Перестрелка, которую Ругоны придумали для того, чтобы окончательно утвердиться в роли спасителей Плассана, повергла к их ногам весь город, перепуганный и благодарный. Занимался зимний день, серый и унылый. Когда все стихло, обыватели, устав дрожать в постели, начали выползать из домов. Сперва появилось человек десять-пятнадцать, потом, когда распространился слух, что повстанцы бежали, оставив убитых в канавах, плассанцы, осмелев, в полном составе явились на площадь Ратуши. Все утро зеваки толпились вокруг четырех трупов. Они были ужасно изуродованы, особенно один, у которого в голове засело три пули: в трещинах черепа виднелся мозг. Но страшнее всех был гвардеец, свалившийся у крыльца. В него угодил заряд мелкой дроби, которой пользовались повстанцы за неимением пуль. Изрешеченное лицо сочилось кровью. Толпа долго упивалась страшным зрелищем, всегда привлекающим трусов. Гвардейца опознали: это был мясник Дюбрюель, тот самый, которого Рудье два дня назад обвинил в неосторожной стрельбе. Из остальных трех покойников двое оказались рабочими с шляпной фабрики, третий так и остался неизвестным. Созерцая красные лужи на мостовой, зеваки вздрагивали и подозрительно оглядывались; казалось, они боялись, что таинственное правосудие, которое в темноте восстановило порядок ружейными выстрелами, теперь подстерегает их, ловит каждое слово и жест и готово расстрелять их, если они не будут лобызать руки, спасшие их от власти черни.
Свежее воспоминание о ночной панике усиливало ужас, вызванный четырьмя трупами. Правда о ночной перестрелке так и не выплыла наружу. Выстрелы, молоток Грану, топот гвардейцев, пробегавших по улице, до того всех оглушили, что большинство обывателей осталось при том убеждении, что ночью происходил жестокий бой с несметными полчищами врагов.
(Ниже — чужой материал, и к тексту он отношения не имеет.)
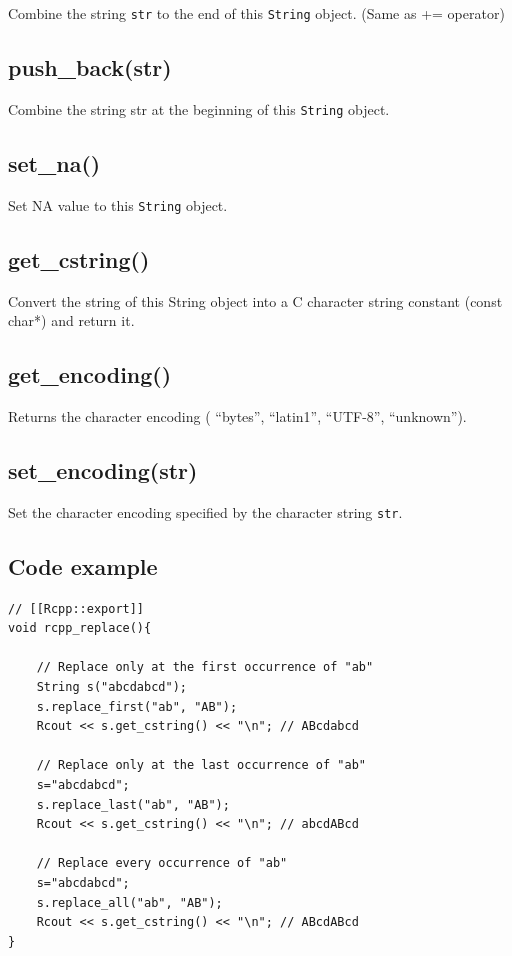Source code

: \documentclass[]{book}
\theoremstyle{definition}
\theoremstyle{definition}
\theoremstyle{remark}
\begin{document}
Combine the string \texttt{str} to the end of this \texttt{String}
object. (Same as += operator)

\subsection{push\_back(str)}\label{push_backstr-1}

Combine the string str at the beginning of this \texttt{String} object.

\subsection{set\_na()}\label{set_na}

Set NA value to this \texttt{String} object.

\subsection{get\_cstring()}\label{get_cstring}

Convert the string of this String object into a C character string
constant (const char*) and return it.

\subsection{get\_encoding()}\label{get_encoding}

Returns the character encoding ( ``bytes'', ``latin1'', ``UTF-8'',
``unknown'').

\subsection{set\_encoding(str)}\label{set_encodingstr}

Set the character encoding specified by the character string
\texttt{str}.

\subsection{Code example}\label{code-example}

\begin{verbatim}
// [[Rcpp::export]]
void rcpp_replace(){

    // Replace only at the first occurrence of "ab"
    String s("abcdabcd");
    s.replace_first("ab", "AB");
    Rcout << s.get_cstring() << "\n"; // ABcdabcd

    // Replace only at the last occurrence of "ab"
    s="abcdabcd";
    s.replace_last("ab", "AB");
    Rcout << s.get_cstring() << "\n"; // abcdABcd

    // Replace every occurrence of "ab"
    s="abcdabcd";
    s.replace_all("ab", "AB");
    Rcout << s.get_cstring() << "\n"; // ABcdABcd
}
\end{verbatim}
\end{document}
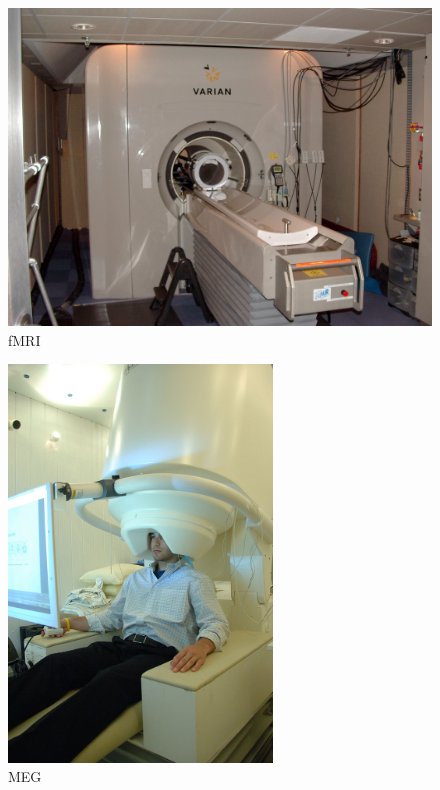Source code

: \begin{figure}
    \begin{center}
    \includegraphics[width=140mm]{images/fMRI.jpg}
    \end{center}
    \caption{fMRI}
    \label{fig:fMRI}
\end{figure}
\begin{figure}
    \begin{center}
    \includegraphics[width=70mm]{images/MEG.jpg}
    \end{center}
    \caption{MEG}
    \label{fig:MEG}
\end{figure}

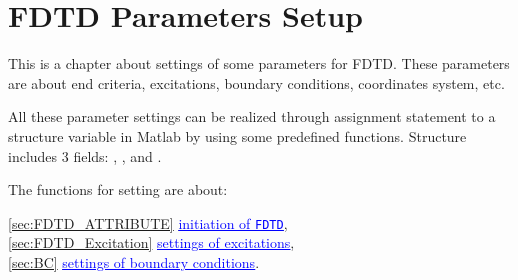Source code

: \chapter{FDTD Parameters Setup}\label{chap:FDTD Parameter Setup}
This is a chapter about settings of some parameters for FDTD. These parameters are about end criteria, excitations, boundary conditions, coordinates system, etc.

All these parameter settings can be realized through assignment statement to a structure variable  in Matlab by using some predefined functions.
Structure   \label{para:FDTD} includes 3 fields:
, \label{para:ATTRIBUTE}
, \label{para:Excitation}
and  \label{para:BoundaryCond}.

The functions for setting  are about:
      \begin{myindentpar}
\ref{sec:FDTD_ATTRIBUTE} \hspace{1cm} \hyperref[sec:FDTD_ATTRIBUTE]{\textcolor{blue}{\underline{initiation of \texttt{FDTD}}}}, \\
\ref{sec:FDTD_Excitation} \hspace{1cm} \hyperref[sec:FDTD_Excitation]{\textcolor{blue}{\underline{settings of excitations}}},\\
\ref{sec:BC} \hspace{1cm} \hyperref[sec:BC]{\textcolor{blue}{\underline{settings of boundary conditions}}}.
       \end{myindentpar}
Когда победители стали хвастаться, заявляя, что на них обрушилось по крайней мере пятьсот человек, все запротестовали; буржуа уверяли, что смотрели в окна и видели, как добрый час перед ними проносился поток беглецов. И все без исключения слышали, как бандиты пробегали под окнами. Пятьсот человек не могли бы разбудить целый город. Это была армия, настоящая, серьезная армия, которая под натиском бравой плассанской гвардии провалилась сквозь землю. Выражение Ругона «провалилась сквозь землю» показалось очень метким, тем более, что часовые, которым поручена была охрана укреплений, клялись всем святым, что ни одна душа не входила и не выходила из города. Таким образом, к боевым подвигам примешивалось нечто таинственное; сбитым с толку горожанам рисовались рогатые дьяволы, исчезающие в пламени. Правда, часовые благоразумно умолчали о том, как те мчались по улицам. Наиболее рассудительные горожане пришли к заключению, что банда мятежников проникла в город через какую-нибудь брешь в городской стене. Позднее, когда распространился слух о предательстве, стали поговаривать о засаде. Должно быть, люди, которых Маккар повел на верную смерть, не могли скрыть ужасной правды. Но страх был еще так силен, вид крови привлек на сторону реакции столько трусов, что все эти слухи приписывали злобе побежденных республиканцев. С другой стороны, утверждали, что Маккар в плену у Ругона и что будто тот бросил его в сырую темницу и морит голодом. Эти страшные россказни привели к тому, что Ругонам при встрече стали кланяться чуть не до земли.